• [WHAT TO WORK ON] Please reproduce every one of the rows below word for word, omitting the pictures from your answer.
** start EXERCISE INPUTS **
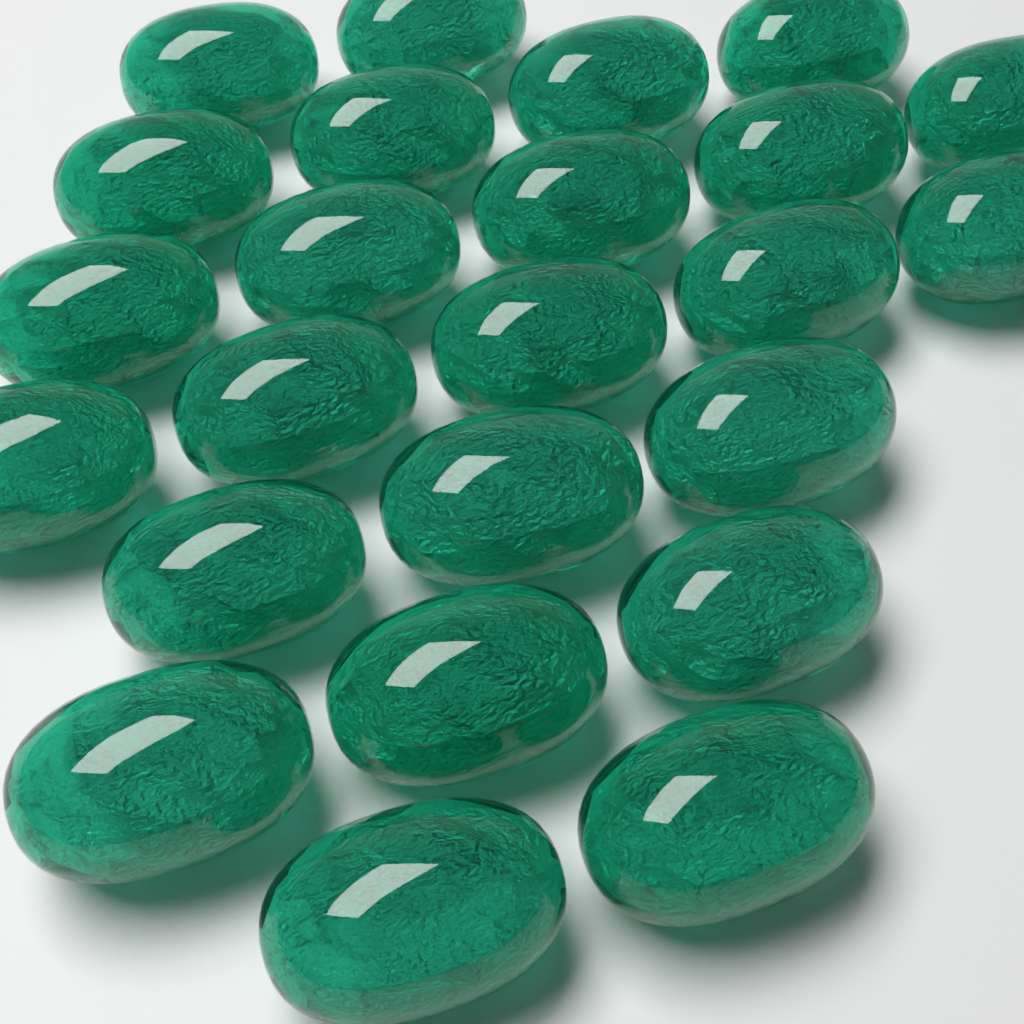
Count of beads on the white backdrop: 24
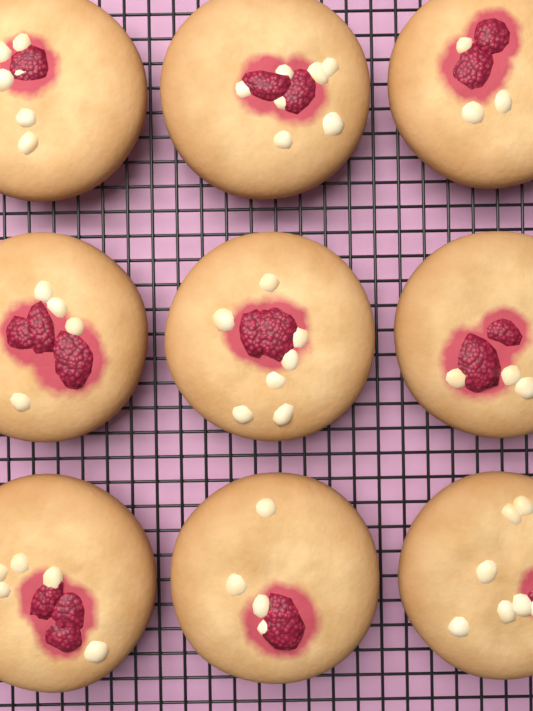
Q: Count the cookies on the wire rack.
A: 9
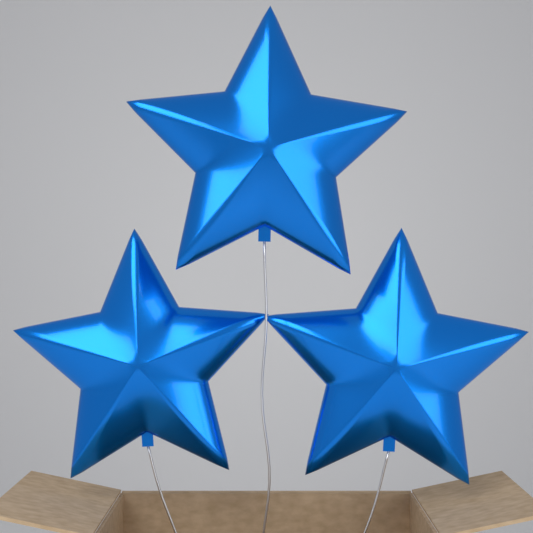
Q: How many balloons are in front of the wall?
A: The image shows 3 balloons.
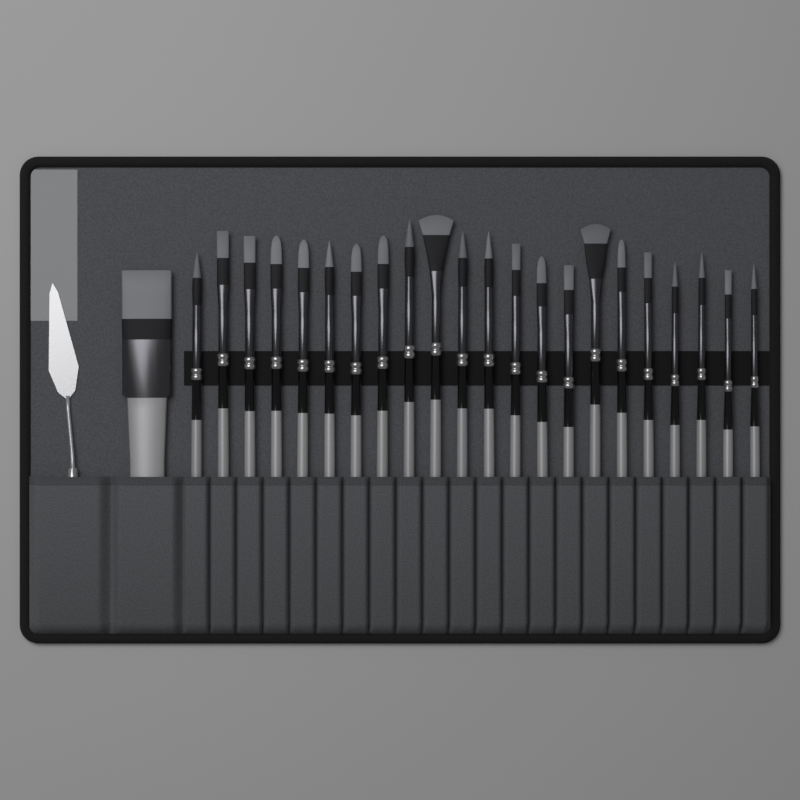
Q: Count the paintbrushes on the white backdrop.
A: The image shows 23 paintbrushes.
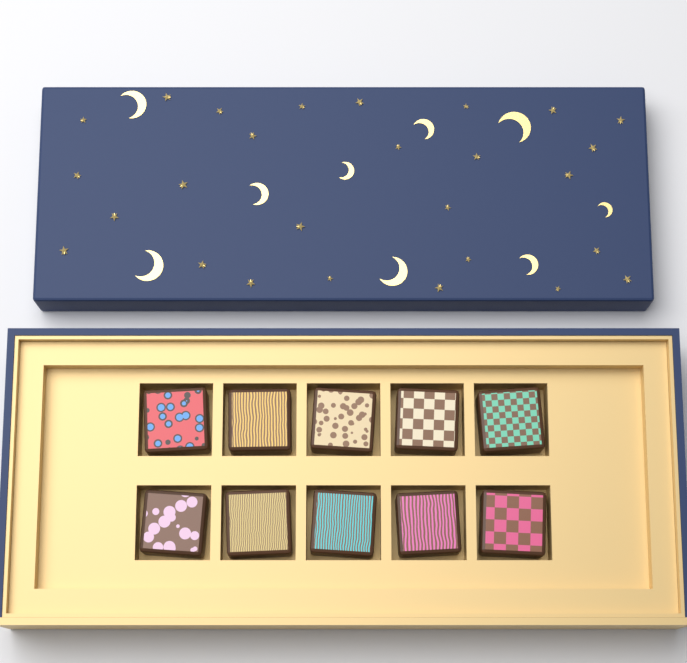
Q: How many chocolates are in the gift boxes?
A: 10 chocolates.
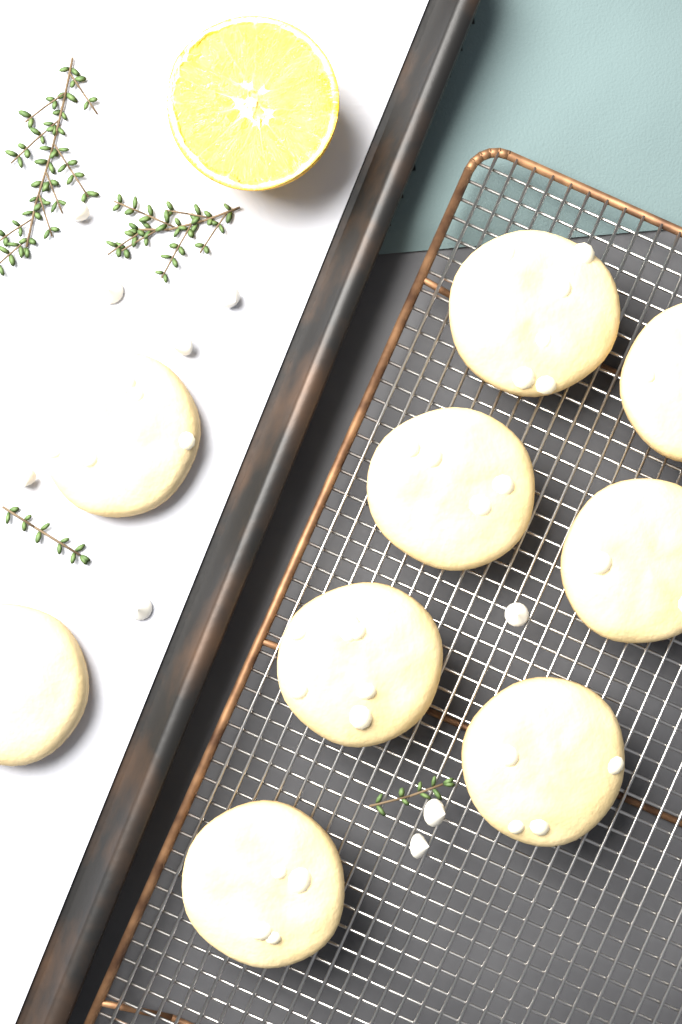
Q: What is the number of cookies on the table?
** end EXERCISE INPUTS **
• [WRITTEN ANSWER]
Count of beads on the white backdrop: 24
Q: Count the cookies on the wire rack.
A: 9
Q: How many balloons are in front of the wall?
A: The image shows 3 balloons.
Q: Count the paintbrushes on the white backdrop.
A: The image shows 23 paintbrushes.
Q: How many chocolates are in the gift boxes?
A: 10 chocolates.
Q: What is the number of cookies on the table?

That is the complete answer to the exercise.